The reply is to be an exact repetition of the entries that follow, with each picture left out.

——————————

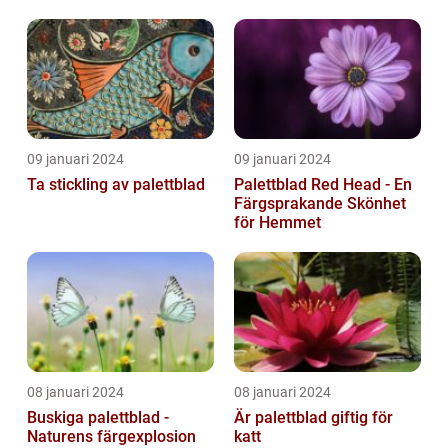
09 januari 2024
09 januari 2024
Ta stickling av palettblad
Palettblad Red Head - En
Färgsprakande Skönhet
för Hemmet
08 januari 2024
08 januari 2024
Buskiga palettblad -
Är palettblad giftig för
Naturens färgexplosion
katt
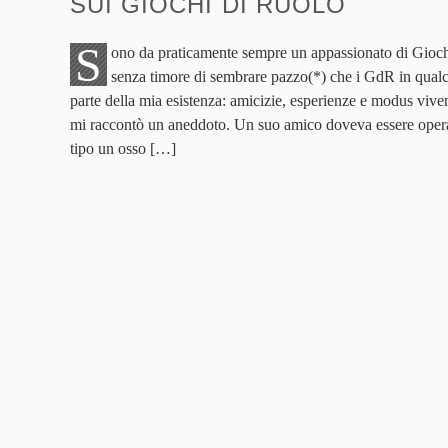
SUI GIOCHI DI RUOLO
S
ono da praticamente sempre un appassionato di Gioch
senza timore di sembrare pazzo(*) che i GdR in qua
parte della mia esistenza: amicizie, esperienze e modus viv
mi raccontò un aneddoto. Un suo amico doveva essere opera
tipo un osso […]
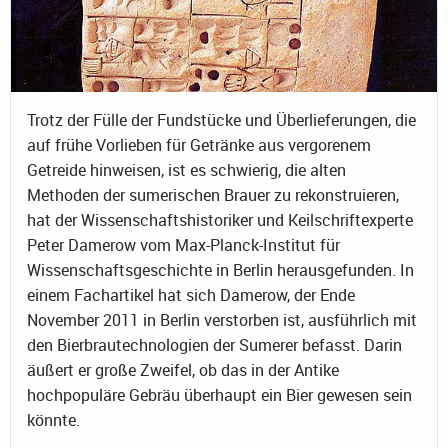
Trotz der Fülle der Fundstücke und Überlieferungen, die
auf frühe Vorlieben für Getränke aus vergorenem
Getreide hinweisen, ist es schwierig, die alten
Methoden der sumerischen Brauer zu rekonstruieren,
hat der Wissenschaftshistoriker und Keilschriftexperte
Peter Damerow vom Max-Planck-Institut für
Wissenschaftsgeschichte in Berlin herausgefunden. In
einem Fachartikel hat sich Damerow, der Ende
November 2011 in Berlin verstorben ist, ausführlich mit
den Bierbrautechnologien der Sumerer befasst. Darin
äußert er große Zweifel, ob das in der Antike
hochpopuläre Gebräu überhaupt ein Bier gewesen sein
könnte.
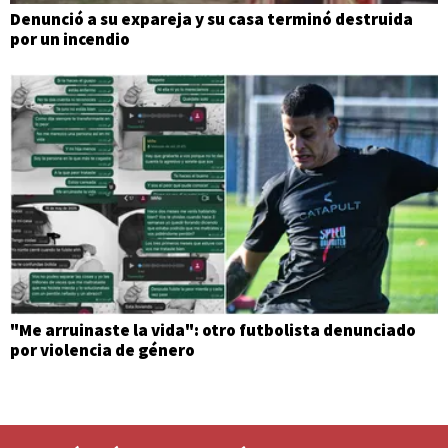
Denunció a su expareja y su casa terminó destruida
por un incendio
"Me arruinaste la vida": otro futbolista denunciado
por violencia de género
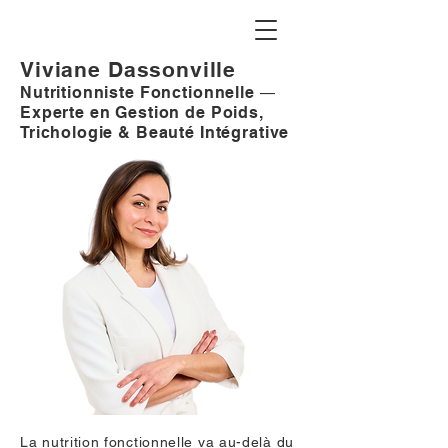
Viviane Dassonville
Nutritionniste Fonctionnelle
—
Experte en Gestion de Poids,
Trichologie & Beauté Intégrative
La nutrition fonctionnelle va au-delà du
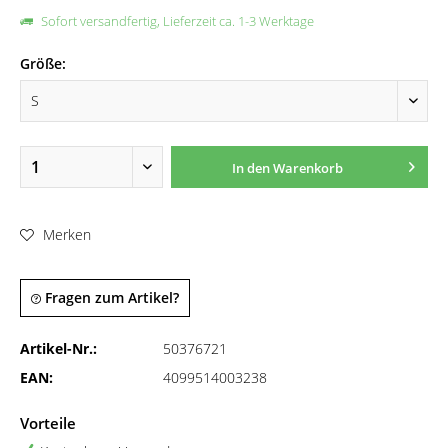
Sofort versandfertig, Lieferzeit ca. 1-3 Werktage
Größe:
In den
Warenkorb
Merken
Fragen zum Artikel?
Artikel-Nr.:
50376721
EAN:
4099514003238
Vorteile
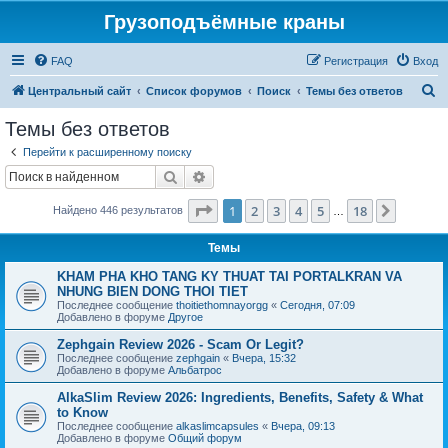
Грузоподъёмные краны
FAQ
Регистрация
Вход
П
Центральный сайт
Список форумов
Поиск
Темы без ответов
о
Темы без ответов
и
Перейти к расширенному поиску
с
Поиск
Расширенный поиск
к
Страница
1
из
18
1
2
3
4
5
18
След.
Найдено 446 результатов
…
Темы
KHAM PHA KHO TANG KY THUAT TAI PORTALKRAN VA
NHUNG BIEN DONG THOI TIET
Последнее сообщение
thoitiethomnayorgg
«
Сегодня, 07:09
Добавлено в форуме
Другое
Zephgain Review 2026 - Scam Or Legit?
Последнее сообщение
zephgain
«
Вчера, 15:32
Добавлено в форуме
Альбатрос
AlkaSlim Review 2026: Ingredients, Benefits, Safety & What
to Know
Последнее сообщение
alkaslimcapsules
«
Вчера, 09:13
Добавлено в форуме
Общий форум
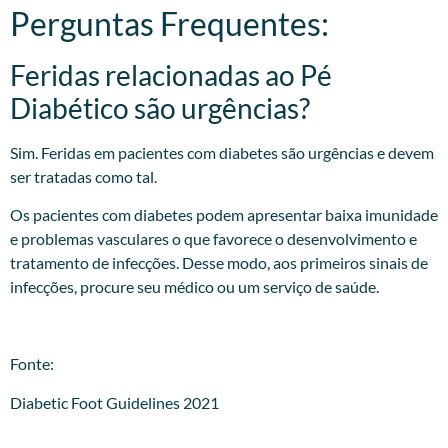
Perguntas Frequentes:
Feridas relacionadas ao Pé
Diabético são urgências?
Sim. Feridas em pacientes com diabetes são urgências e devem
ser tratadas como tal.
Os pacientes com diabetes podem apresentar baixa imunidade
e problemas vasculares o que favorece o desenvolvimento e
tratamento de infecções. Desse modo, aos primeiros sinais de
infecções, procure seu médico ou um serviço de saúde.
Fonte:
Diabetic Foot Guidelines 2021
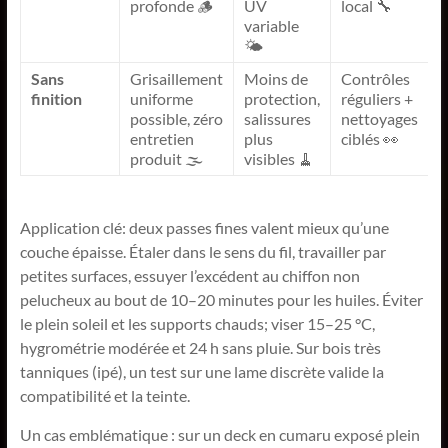
profonde 🪵
UV
local 🔧
variable
🌤️
Sans
Grisaillement
Moins de
Contrôles
finition
uniforme
protection,
réguliers +
possible, zéro
salissures
nettoyages
entretien
plus
ciblés 👀
produit 🌫️
visibles 🧹
Application clé: deux passes fines valent mieux qu’une
couche épaisse. Étaler dans le sens du fil, travailler par
petites surfaces, essuyer l’excédent au chiffon non
pelucheux au bout de 10–20 minutes pour les huiles. Éviter
le plein soleil et les supports chauds; viser 15–25 °C,
hygrométrie modérée et 24 h sans pluie. Sur bois très
tanniques (ipé), un test sur une lame discrète valide la
compatibilité et la teinte.
Un cas emblématique : sur un deck en cumaru exposé plein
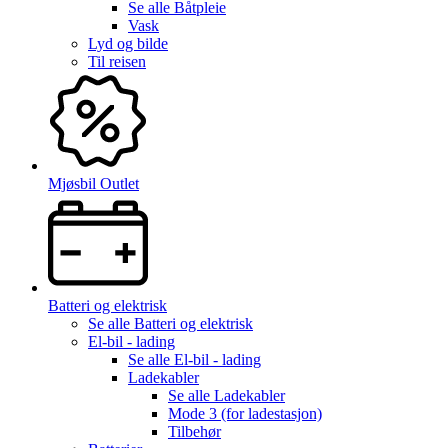
Se alle
Båtpleie
Vask
Lyd og bilde
Til reisen
Mjøsbil Outlet
Batteri og elektrisk
Se alle
Batteri og elektrisk
El-bil - lading
Se alle
El-bil - lading
Ladekabler
Se alle
Ladekabler
Mode 3 (for ladestasjon)
Tilbehør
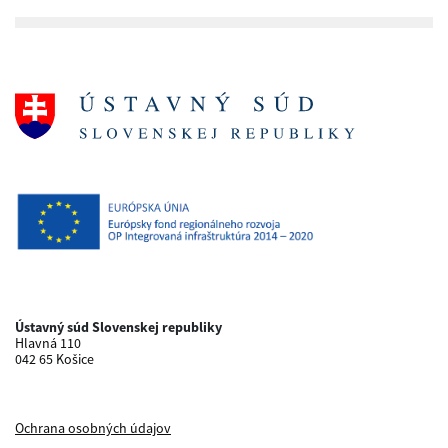
Ústavný súd Slovenskej republiky
Hlavná 110
042 65 Košice
Ochrana osobných údajov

——————————

- [Exercise result]:
09 januari 2024
09 januari 2024
Ta stickling av palettblad
Palettblad Red Head - En
Färgsprakande Skönhet
för Hemmet
08 januari 2024
08 januari 2024
Buskiga palettblad -
Är palettblad giftig för
Naturens färgexplosion
katt
SUI GIOCHI DI RUOLO
S
ono da praticamente sempre un appassionato di Gioch
senza timore di sembrare pazzo(*) che i GdR in qua
parte della mia esistenza: amicizie, esperienze e modus viv
mi raccontò un aneddoto. Un suo amico doveva essere opera
tipo un osso […]
Trotz der Fülle der Fundstücke und Überlieferungen, die
auf frühe Vorlieben für Getränke aus vergorenem
Getreide hinweisen, ist es schwierig, die alten
Methoden der sumerischen Brauer zu rekonstruieren,
hat der Wissenschaftshistoriker und Keilschriftexperte
Peter Damerow vom Max-Planck-Institut für
Wissenschaftsgeschichte in Berlin herausgefunden. In
einem Fachartikel hat sich Damerow, der Ende
November 2011 in Berlin verstorben ist, ausführlich mit
den Bierbrautechnologien der Sumerer befasst. Darin
äußert er große Zweifel, ob das in der Antike
hochpopuläre Gebräu überhaupt ein Bier gewesen sein
könnte.
Denunció a su expareja y su casa terminó destruida
por un incendio
"Me arruinaste la vida": otro futbolista denunciado
por violencia de género
Viviane Dassonville
Nutritionniste Fonctionnelle
—
Experte en Gestion de Poids,
Trichologie & Beauté Intégrative
La nutrition fonctionnelle va au-delà du
Sofort versandfertig, Lieferzeit ca. 1-3 Werktage
Größe:
In den
Warenkorb
Merken
Fragen zum Artikel?
Artikel-Nr.:
50376721
EAN:
4099514003238
Vorteile
Грузоподъёмные краны
FAQ
Регистрация
Вход
П
Центральный сайт
Список форумов
Поиск
Темы без ответов
о
Темы без ответов
и
Перейти к расширенному поиску
с
Поиск
Расширенный поиск
к
Страница
1
из
18
1
2
3
4
5
18
След.
Найдено 446 результатов
…
Темы
KHAM PHA KHO TANG KY THUAT TAI PORTALKRAN VA
NHUNG BIEN DONG THOI TIET
Последнее сообщение
thoitiethomnayorgg
«
Сегодня, 07:09
Добавлено в форуме
Другое
Zephgain Review 2026 - Scam Or Legit?
Последнее сообщение
zephgain
«
Вчера, 15:32
Добавлено в форуме
Альбатрос
AlkaSlim Review 2026: Ingredients, Benefits, Safety & What
to Know
Последнее сообщение
alkaslimcapsules
«
Вчера, 09:13
Добавлено в форуме
Общий форум
Perguntas Frequentes:
Feridas relacionadas ao Pé
Diabético são urgências?
Sim. Feridas em pacientes com diabetes são urgências e devem
ser tratadas como tal.
Os pacientes com diabetes podem apresentar baixa imunidade
e problemas vasculares o que favorece o desenvolvimento e
tratamento de infecções. Desse modo, aos primeiros sinais de
infecções, procure seu médico ou um serviço de saúde.
Fonte:
Diabetic Foot Guidelines 2021
profonde 🪵
UV
local 🔧
variable
🌤️
Sans
Grisaillement
Moins de
Contrôles
finition
uniforme
protection,
réguliers +
possible, zéro
salissures
nettoyages
entretien
plus
ciblés 👀
produit 🌫️
visibles 🧹
Application clé: deux passes fines valent mieux qu’une
couche épaisse. Étaler dans le sens du fil, travailler par
petites surfaces, essuyer l’excédent au chiffon non
pelucheux au bout de 10–20 minutes pour les huiles. Éviter
le plein soleil et les supports chauds; viser 15–25 °C,
hygrométrie modérée et 24 h sans pluie. Sur bois très
tanniques (ipé), un test sur une lame discrète valide la
compatibilité et la teinte.
Un cas emblématique : sur un deck en cumaru exposé plein
Se alle
Båtpleie
Vask
Lyd og bilde
Til reisen
Mjøsbil Outlet
Batteri og elektrisk
Se alle
Batteri og elektrisk
El-bil - lading
Se alle
El-bil - lading
Ladekabler
Se alle
Ladekabler
Mode 3 (for ladestasjon)
Tilbehør
Ústavný súd Slovenskej republiky
Hlavná 110
042 65 Košice
Ochrana osobných údajov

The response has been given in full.